Return every line of the records below unchanged, leaving out the pictures.

[Page images and extracted text]
--- START ---
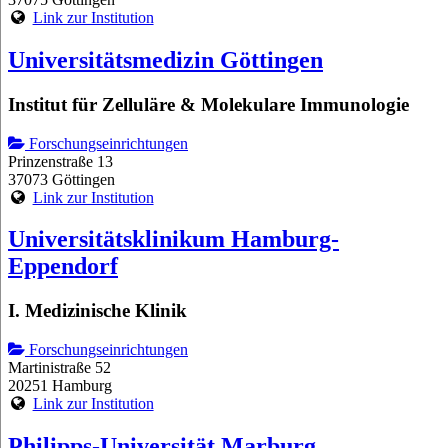
Link zur Institution
Universitätsmedizin Göttingen
Institut für Zelluläre & Molekulare Immunologie
Forschungseinrichtungen
Prinzenstraße 13
37073 Göttingen
Link zur Institution
Universitätsklinikum Hamburg-
Eppendorf
I. Medizinische Klinik
Forschungseinrichtungen
Martinistraße 52
20251 Hamburg
Link zur Institution
Philipps-Universität Marburg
--- END ---
→ **SOLUTION TO THIS EXERCISE**
Link zur Institution
Universitätsmedizin Göttingen
Institut für Zelluläre & Molekulare Immunologie
Forschungseinrichtungen
Prinzenstraße 13
37073 Göttingen
Link zur Institution
Universitätsklinikum Hamburg-
Eppendorf
I. Medizinische Klinik
Forschungseinrichtungen
Martinistraße 52
20251 Hamburg
Link zur Institution
Philipps-Universität Marburg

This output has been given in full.